#### Work request A:
Please return the collection entries line for line, starting at the first entry and ending with the line that contains "Blond thema mokken".

Top of Provided text

This is not the case in the MATLAB version.

bpuladi commented 3 years ago

Addendum: At: https://github.com/0todd0000/spm1d/blob/master/spm1d/stats/_datachecks.py Commented out line 144 and it now works as in MATLAB. Do nodes with zero variance matter at all in linear regression?

0todd0000 commented 3 years ago

Hello, thank you for reporting this issue. That message will appear if all values at a single time point are the same, usually when all values are zeros. For example, in Python this would generate that error:

y       = np.random.randn(8, 101)
y[:,50] = 1   # this makes the 51st node have zero variance
t       = spm1d.stats.ttest(y)

Thorough data checks, including zero-variance checks, are currently implemented only in the Python version. If you use the same data in the MATLAB version, this error won't be generated, but the test statistic will be undefined (probably with "nan" values) at the zero-variance locations.

0todd0000 commented 3 years ago

Just saw your addendum:

Do nodes with zero variance matter at all in linear regression?

Yes, this will generate the same error:

x       = np.random.randn(8)
y       = np.random.randn(8, 101)
y[:,50] = 1   # this makes the 51st node have zero variance
t       = spm1d.stats.regress(y, x)
bpuladi commented 3 years ago

Thanks for your quick reply! My first solution was to remove the nodes that had a zero variance from the raw data. However, the problem is that this shifted all the spm1d results and the clusters no longer match the raw data. It would be nice if checking for zero variance could be optional.

0todd0000 commented 3 years ago

Zero-variance nodes can cause a variety of problems, especially if there are lots of them.

Bottom of Provided text
Top of Data for the task

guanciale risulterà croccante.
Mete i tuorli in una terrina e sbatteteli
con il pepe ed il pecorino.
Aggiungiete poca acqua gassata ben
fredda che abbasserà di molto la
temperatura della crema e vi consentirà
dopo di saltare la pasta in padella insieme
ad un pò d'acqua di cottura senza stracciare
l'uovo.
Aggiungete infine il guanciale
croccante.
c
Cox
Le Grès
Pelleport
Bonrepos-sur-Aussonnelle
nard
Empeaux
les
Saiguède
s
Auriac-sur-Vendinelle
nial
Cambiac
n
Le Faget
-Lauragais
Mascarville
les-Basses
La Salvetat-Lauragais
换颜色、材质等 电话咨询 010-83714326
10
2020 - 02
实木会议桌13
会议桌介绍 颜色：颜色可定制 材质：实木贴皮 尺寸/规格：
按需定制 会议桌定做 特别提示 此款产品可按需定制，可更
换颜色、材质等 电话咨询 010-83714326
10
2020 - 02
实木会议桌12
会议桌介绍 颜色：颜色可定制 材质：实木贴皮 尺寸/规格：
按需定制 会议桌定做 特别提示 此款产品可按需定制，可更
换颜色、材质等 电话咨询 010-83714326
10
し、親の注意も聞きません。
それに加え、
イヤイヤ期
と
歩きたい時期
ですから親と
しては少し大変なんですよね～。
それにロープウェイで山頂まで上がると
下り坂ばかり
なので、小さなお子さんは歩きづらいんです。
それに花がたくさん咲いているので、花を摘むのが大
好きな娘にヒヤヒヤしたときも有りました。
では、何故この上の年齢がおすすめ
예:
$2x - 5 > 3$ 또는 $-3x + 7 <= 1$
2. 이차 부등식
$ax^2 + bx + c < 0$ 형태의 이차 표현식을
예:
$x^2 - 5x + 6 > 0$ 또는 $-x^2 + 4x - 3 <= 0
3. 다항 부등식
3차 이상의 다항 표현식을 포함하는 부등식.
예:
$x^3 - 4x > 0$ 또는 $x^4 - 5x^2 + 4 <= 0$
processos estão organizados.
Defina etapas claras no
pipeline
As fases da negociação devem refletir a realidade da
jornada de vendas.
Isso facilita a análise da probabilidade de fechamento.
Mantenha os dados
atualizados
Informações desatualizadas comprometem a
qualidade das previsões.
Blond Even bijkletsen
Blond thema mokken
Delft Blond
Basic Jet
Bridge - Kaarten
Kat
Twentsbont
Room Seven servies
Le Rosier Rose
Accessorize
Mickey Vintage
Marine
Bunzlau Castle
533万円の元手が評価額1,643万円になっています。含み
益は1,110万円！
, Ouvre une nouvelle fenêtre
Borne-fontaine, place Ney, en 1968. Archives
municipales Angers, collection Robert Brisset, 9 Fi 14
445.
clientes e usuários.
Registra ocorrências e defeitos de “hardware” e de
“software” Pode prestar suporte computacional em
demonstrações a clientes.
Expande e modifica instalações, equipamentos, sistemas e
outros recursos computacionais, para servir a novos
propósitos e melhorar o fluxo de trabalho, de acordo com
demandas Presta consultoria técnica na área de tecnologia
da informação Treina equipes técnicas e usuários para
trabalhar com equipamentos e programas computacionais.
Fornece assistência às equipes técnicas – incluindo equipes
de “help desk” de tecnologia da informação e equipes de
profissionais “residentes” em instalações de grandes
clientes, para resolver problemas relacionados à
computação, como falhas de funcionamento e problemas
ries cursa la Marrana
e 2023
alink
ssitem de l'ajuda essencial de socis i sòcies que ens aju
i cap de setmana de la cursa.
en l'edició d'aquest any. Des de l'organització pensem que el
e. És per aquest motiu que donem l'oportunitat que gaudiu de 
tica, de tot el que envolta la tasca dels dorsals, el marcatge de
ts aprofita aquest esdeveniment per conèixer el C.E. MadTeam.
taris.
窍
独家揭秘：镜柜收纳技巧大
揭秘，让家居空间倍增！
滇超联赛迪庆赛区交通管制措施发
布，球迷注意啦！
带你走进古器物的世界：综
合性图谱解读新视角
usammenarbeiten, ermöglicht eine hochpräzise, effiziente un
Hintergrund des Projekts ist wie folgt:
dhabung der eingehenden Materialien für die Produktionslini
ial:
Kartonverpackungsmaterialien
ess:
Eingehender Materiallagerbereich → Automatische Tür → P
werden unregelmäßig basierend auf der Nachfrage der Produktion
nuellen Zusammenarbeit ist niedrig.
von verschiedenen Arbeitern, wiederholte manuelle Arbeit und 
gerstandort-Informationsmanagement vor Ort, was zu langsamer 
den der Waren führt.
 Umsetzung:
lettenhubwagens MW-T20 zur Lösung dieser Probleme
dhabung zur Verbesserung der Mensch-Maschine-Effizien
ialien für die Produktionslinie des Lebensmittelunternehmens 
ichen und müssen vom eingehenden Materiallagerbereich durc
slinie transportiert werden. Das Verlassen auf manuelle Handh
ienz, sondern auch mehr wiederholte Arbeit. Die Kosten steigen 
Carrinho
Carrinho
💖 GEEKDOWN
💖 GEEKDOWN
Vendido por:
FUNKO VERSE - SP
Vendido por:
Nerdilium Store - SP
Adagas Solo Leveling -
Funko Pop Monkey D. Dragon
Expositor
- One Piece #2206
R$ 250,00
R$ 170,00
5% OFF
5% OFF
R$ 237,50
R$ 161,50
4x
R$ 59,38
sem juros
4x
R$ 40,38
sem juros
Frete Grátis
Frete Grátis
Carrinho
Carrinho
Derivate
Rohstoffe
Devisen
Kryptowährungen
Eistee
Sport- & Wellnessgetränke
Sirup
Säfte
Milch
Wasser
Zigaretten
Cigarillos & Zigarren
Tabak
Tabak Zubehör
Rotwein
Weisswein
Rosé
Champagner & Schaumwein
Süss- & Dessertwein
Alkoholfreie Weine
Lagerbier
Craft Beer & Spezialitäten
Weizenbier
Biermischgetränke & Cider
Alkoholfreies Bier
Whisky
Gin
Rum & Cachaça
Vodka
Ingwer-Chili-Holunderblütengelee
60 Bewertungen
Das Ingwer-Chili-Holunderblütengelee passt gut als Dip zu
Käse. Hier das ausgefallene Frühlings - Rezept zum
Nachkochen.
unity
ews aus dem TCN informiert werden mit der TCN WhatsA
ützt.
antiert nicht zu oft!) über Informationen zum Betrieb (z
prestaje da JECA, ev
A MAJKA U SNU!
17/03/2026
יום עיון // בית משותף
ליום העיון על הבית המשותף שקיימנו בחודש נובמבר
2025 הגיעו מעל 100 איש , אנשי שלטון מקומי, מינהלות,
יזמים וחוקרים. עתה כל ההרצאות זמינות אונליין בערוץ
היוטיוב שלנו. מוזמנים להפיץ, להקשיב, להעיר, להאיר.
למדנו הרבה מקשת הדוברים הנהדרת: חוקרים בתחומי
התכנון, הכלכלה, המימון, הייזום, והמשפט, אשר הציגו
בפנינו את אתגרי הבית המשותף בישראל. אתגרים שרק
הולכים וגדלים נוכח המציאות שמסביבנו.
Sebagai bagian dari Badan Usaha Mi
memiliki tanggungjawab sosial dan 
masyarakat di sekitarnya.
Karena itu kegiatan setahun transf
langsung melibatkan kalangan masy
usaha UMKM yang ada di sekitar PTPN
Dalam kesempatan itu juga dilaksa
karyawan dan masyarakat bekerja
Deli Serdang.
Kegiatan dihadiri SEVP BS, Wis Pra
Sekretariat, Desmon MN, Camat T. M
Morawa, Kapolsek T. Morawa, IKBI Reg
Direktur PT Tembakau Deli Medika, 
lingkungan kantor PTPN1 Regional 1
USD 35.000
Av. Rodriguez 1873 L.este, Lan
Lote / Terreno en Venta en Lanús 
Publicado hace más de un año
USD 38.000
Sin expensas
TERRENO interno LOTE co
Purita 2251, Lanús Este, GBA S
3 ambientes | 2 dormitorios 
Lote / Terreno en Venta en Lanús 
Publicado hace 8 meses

Bottom of Data for the task

#### Work request B:
In the issue thread above, why did removing the zero-variance nodes from the raw data fail as a fix?

#### Task answer A:
guanciale risulterà croccante.
Mete i tuorli in una terrina e sbatteteli
con il pepe ed il pecorino.
Aggiungiete poca acqua gassata ben
fredda che abbasserà di molto la
temperatura della crema e vi consentirà
dopo di saltare la pasta in padella insieme
ad un pò d'acqua di cottura senza stracciare
l'uovo.
Aggiungete infine il guanciale
croccante.
c
Cox
Le Grès
Pelleport
Bonrepos-sur-Aussonnelle
nard
Empeaux
les
Saiguède
s
Auriac-sur-Vendinelle
nial
Cambiac
n
Le Faget
-Lauragais
Mascarville
les-Basses
La Salvetat-Lauragais
换颜色、材质等 电话咨询 010-83714326
10
2020 - 02
实木会议桌13
会议桌介绍 颜色：颜色可定制 材质：实木贴皮 尺寸/规格：
按需定制 会议桌定做 特别提示 此款产品可按需定制，可更
换颜色、材质等 电话咨询 010-83714326
10
2020 - 02
实木会议桌12
会议桌介绍 颜色：颜色可定制 材质：实木贴皮 尺寸/规格：
按需定制 会议桌定做 特别提示 此款产品可按需定制，可更
换颜色、材质等 电话咨询 010-83714326
10
し、親の注意も聞きません。
それに加え、
イヤイヤ期
と
歩きたい時期
ですから親と
しては少し大変なんですよね～。
それにロープウェイで山頂まで上がると
下り坂ばかり
なので、小さなお子さんは歩きづらいんです。
それに花がたくさん咲いているので、花を摘むのが大
好きな娘にヒヤヒヤしたときも有りました。
では、何故この上の年齢がおすすめ
예:
$2x - 5 > 3$ 또는 $-3x + 7 <= 1$
2. 이차 부등식
$ax^2 + bx + c < 0$ 형태의 이차 표현식을
예:
$x^2 - 5x + 6 > 0$ 또는 $-x^2 + 4x - 3 <= 0
3. 다항 부등식
3차 이상의 다항 표현식을 포함하는 부등식.
예:
$x^3 - 4x > 0$ 또는 $x^4 - 5x^2 + 4 <= 0$
processos estão organizados.
Defina etapas claras no
pipeline
As fases da negociação devem refletir a realidade da
jornada de vendas.
Isso facilita a análise da probabilidade de fechamento.
Mantenha os dados
atualizados
Informações desatualizadas comprometem a
qualidade das previsões.
Blond Even bijkletsen
Blond thema mokken

#### Task answer B:
Removing those nodes shifted all the spm1d results. As a result, the clusters no longer matched the raw data.